UCLA moves up the ladder not so much because it came onto UNLV’s hedges and trimmed them bare, down to the twigs, but because the Bruins saw BYU win and will obtain a major feather in their cap if they can win that game next week. Free advice to Jim Mora, Jr.: be up by at least 9 when BYU gets its final possession.

Quarterback Josh Rosen and running back Paul Perkins have highlighted the first two games, but when it comes down to it and you’re parsing betwixt which 1 or 2-loss teams may deserve to be in over others, games against teams like BYU can tilt the balance of opinion one way. Of course, that’s the easy part. The hard part is actually killing off …

3. BYU

Tanner Mangum sounds like the real-life name of some hipster Marvel Comics villain. In real life, though, he plays quarterback for Vampire BYU, which never actually dies. Riding their second straight Hail Emma Smith in a win this time over Boise State, the Cougarrs have thrust themselves into:

1. lore;

2. more importantly, a national conversation that will only continue and make the CFB Playoff committee uncomfortable the more they keep winning.

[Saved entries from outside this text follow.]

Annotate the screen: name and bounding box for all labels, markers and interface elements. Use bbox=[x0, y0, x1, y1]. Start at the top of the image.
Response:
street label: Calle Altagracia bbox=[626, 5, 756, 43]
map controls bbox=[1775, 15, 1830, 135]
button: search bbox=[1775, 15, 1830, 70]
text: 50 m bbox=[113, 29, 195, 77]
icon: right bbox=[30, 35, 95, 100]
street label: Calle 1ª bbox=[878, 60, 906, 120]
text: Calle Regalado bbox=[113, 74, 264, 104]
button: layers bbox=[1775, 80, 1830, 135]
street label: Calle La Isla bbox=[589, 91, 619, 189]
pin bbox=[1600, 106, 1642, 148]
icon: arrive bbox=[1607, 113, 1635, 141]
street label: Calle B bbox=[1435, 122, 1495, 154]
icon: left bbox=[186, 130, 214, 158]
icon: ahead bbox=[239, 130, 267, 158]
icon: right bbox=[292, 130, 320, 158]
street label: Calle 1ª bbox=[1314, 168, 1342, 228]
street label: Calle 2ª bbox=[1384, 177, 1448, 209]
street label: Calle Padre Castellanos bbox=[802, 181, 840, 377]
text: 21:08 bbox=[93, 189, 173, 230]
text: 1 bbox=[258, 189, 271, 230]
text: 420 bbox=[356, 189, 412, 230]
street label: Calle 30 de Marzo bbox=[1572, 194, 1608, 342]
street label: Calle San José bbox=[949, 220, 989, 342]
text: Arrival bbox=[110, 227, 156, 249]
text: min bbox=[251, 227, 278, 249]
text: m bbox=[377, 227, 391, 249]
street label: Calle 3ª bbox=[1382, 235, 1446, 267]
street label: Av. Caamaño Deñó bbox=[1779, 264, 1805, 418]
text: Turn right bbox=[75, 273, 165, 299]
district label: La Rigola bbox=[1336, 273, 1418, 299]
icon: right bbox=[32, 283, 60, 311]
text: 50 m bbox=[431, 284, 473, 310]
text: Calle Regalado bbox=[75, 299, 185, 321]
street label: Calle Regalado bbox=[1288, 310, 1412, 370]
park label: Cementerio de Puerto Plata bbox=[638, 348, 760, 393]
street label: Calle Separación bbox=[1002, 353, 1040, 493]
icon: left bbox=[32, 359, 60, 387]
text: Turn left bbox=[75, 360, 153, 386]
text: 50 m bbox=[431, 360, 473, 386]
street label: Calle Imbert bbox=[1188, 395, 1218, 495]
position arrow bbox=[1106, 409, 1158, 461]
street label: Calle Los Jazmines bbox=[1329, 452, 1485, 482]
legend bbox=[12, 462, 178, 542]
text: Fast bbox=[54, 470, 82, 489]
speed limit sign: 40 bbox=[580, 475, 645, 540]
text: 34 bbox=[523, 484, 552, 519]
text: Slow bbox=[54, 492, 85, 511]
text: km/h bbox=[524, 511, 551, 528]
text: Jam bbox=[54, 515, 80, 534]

They still have games against Michigan (gasp, bad thoughts of Hail Marys in the Big House), UCLA, and Missouri to enhance their resume and give a feel of where they are versus a variety of Power 5 conference contenders.

2. Temple

This marks the first time in my life I’ve written anything about Temple football. One week after outclassing Penn State (which, in its own right, still doesn’t look totally above the weather), they Owls dusted off Cincinnati rather handily (despite the Bearcats’ late rally) and find themselves being a legitimate focus of New Year’s Six bowl discussions. To get anywhere, they will probably have to be unbeaten, but their defense has been hell-raising two weeks in, and you can’t go unbeaten without winning the first two games on your schedule.

1. Michigan State

Sparty was the big winner this week, using defense to fend off Oregon in a high-profile top-7 battle that will endure in importance. When it comes down to … say … a 1-loss MSU or a 1-loss Oregon, this is a big skin to have on the wall. The Spartans will root for the Ducks from here on out. You figure if you lose a game, that means the other team probably needs two losses more than you if you’re going to jump them. This is the most important non-conference win to date for any team in the country, much like the long-lasting ramifications of Oregon’s win over MSU last year carried weight in December when decisions had to be made about playoff slots.